TASK DIRECTIONS> Your answer must consist solely of the lines from the start of the entries below through the line with "and know what they are doing. I", unchanged.

DATA SHOWN>
----------------

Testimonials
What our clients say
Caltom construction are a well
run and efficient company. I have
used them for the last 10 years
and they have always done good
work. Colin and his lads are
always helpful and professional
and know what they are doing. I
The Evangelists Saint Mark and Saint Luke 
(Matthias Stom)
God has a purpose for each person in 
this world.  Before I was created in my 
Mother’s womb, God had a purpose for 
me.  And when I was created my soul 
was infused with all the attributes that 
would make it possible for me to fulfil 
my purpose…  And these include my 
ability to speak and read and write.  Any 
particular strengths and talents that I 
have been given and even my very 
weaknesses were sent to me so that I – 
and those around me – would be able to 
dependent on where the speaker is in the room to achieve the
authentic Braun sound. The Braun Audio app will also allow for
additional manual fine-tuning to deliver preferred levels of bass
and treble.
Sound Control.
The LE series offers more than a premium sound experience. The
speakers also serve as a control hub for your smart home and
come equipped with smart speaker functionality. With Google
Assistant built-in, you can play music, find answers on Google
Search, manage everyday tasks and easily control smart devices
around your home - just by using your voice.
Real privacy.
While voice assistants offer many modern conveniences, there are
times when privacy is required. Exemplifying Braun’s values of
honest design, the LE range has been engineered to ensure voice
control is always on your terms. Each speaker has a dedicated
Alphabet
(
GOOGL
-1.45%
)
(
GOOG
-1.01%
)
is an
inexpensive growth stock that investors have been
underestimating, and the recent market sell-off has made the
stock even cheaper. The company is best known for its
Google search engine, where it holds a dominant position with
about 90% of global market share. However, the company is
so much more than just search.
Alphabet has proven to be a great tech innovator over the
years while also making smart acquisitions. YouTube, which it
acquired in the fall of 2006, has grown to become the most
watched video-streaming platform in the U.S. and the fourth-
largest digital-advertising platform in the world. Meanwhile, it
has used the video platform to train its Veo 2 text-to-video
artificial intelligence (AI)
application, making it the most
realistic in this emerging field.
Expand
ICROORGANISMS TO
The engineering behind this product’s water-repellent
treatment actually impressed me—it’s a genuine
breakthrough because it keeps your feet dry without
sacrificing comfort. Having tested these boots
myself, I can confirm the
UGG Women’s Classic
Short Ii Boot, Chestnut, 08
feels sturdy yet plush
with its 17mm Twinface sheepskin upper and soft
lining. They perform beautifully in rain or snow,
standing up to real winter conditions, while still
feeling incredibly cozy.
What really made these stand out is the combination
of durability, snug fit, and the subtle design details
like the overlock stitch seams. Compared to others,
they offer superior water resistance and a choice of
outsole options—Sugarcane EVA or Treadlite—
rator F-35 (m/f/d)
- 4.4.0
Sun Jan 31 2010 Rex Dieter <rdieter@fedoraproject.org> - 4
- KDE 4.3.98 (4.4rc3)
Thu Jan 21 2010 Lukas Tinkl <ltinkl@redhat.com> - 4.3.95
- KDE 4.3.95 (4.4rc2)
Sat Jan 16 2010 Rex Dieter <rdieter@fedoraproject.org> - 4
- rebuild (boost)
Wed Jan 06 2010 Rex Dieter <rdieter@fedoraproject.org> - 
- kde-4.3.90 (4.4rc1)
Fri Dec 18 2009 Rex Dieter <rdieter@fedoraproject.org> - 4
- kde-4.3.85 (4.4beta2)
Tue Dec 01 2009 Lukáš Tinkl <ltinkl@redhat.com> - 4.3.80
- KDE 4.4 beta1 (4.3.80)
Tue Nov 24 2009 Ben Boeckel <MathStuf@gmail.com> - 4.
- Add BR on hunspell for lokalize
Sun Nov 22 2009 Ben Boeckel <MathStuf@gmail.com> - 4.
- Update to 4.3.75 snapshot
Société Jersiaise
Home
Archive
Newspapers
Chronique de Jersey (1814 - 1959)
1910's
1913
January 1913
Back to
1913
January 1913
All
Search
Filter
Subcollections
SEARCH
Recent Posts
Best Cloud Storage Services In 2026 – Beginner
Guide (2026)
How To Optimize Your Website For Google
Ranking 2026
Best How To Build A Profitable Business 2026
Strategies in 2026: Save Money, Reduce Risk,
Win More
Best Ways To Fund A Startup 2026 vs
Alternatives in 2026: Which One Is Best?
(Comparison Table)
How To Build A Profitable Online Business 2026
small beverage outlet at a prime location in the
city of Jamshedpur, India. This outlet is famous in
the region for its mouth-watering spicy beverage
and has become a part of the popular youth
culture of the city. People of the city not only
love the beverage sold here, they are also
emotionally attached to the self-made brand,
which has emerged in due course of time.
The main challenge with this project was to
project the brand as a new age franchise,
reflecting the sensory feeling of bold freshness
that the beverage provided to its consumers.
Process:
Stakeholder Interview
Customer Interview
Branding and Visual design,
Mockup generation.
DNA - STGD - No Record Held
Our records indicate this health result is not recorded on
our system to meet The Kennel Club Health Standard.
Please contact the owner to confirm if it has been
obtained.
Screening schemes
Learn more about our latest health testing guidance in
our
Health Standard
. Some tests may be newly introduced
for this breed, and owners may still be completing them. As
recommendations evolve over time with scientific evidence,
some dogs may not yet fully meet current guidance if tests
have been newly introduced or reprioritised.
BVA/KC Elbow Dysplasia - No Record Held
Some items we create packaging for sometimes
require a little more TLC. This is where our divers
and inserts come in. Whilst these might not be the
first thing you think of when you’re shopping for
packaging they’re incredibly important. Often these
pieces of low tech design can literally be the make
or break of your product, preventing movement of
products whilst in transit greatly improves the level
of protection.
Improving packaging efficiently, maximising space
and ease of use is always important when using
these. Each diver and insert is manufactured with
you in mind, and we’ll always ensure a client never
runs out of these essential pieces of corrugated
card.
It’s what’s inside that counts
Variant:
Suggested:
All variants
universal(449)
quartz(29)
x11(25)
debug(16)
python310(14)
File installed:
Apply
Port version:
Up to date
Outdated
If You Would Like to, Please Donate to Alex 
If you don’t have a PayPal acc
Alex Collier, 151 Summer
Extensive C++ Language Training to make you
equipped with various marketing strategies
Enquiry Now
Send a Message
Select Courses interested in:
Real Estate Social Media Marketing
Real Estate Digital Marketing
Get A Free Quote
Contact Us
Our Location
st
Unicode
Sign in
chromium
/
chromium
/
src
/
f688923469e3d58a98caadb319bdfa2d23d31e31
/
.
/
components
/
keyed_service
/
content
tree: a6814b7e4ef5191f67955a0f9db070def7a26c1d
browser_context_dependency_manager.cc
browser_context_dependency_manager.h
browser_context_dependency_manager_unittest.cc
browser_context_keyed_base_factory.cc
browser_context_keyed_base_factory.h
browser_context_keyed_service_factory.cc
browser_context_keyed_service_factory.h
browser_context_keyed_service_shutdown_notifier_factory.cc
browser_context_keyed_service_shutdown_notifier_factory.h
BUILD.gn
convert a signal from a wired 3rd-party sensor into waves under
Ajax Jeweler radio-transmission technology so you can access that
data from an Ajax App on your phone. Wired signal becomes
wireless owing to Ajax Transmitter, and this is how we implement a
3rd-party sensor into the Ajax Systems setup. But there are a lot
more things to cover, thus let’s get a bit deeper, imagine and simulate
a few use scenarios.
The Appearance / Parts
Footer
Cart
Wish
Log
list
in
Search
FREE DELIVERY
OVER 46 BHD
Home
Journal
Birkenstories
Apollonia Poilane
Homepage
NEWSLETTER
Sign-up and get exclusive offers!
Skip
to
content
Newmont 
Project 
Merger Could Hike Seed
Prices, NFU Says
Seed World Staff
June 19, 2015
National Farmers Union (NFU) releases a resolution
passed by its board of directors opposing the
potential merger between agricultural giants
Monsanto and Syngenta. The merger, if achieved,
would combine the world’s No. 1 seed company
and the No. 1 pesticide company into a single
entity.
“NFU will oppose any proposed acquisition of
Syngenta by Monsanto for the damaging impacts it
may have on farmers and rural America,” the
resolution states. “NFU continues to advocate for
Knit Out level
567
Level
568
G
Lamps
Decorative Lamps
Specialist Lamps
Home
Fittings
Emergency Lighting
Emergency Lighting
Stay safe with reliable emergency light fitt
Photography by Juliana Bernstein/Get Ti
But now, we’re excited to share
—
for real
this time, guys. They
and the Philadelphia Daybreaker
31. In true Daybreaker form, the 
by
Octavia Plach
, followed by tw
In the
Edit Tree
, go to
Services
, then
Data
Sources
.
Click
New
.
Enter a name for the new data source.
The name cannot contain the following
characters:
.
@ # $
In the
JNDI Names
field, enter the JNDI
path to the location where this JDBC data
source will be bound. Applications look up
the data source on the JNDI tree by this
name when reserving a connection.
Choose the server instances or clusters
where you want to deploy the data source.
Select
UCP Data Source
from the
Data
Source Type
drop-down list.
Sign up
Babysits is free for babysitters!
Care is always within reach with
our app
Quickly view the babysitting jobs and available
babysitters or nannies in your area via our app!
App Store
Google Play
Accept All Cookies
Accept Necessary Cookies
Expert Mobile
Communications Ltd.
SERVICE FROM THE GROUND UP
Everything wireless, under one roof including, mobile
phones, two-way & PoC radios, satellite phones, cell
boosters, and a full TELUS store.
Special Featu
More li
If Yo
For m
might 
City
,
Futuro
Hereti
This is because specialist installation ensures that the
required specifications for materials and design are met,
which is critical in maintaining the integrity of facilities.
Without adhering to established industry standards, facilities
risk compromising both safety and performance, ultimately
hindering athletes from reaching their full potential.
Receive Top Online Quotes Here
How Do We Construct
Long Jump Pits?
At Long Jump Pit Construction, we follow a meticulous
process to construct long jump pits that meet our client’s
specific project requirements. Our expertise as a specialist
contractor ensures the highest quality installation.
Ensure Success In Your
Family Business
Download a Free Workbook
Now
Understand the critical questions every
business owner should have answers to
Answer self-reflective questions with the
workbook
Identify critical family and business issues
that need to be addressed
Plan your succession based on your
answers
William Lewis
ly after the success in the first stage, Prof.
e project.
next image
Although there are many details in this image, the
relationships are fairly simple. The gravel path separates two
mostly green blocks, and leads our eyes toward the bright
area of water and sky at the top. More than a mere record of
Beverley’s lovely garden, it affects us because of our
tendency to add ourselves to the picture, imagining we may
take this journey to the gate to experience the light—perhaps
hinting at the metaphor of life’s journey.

----------------

ANSWER TO THIS EXERCISE>
Testimonials
What our clients say
Caltom construction are a well
run and efficient company. I have
used them for the last 10 years
and they have always done good
work. Colin and his lads are
always helpful and professional
and know what they are doing. I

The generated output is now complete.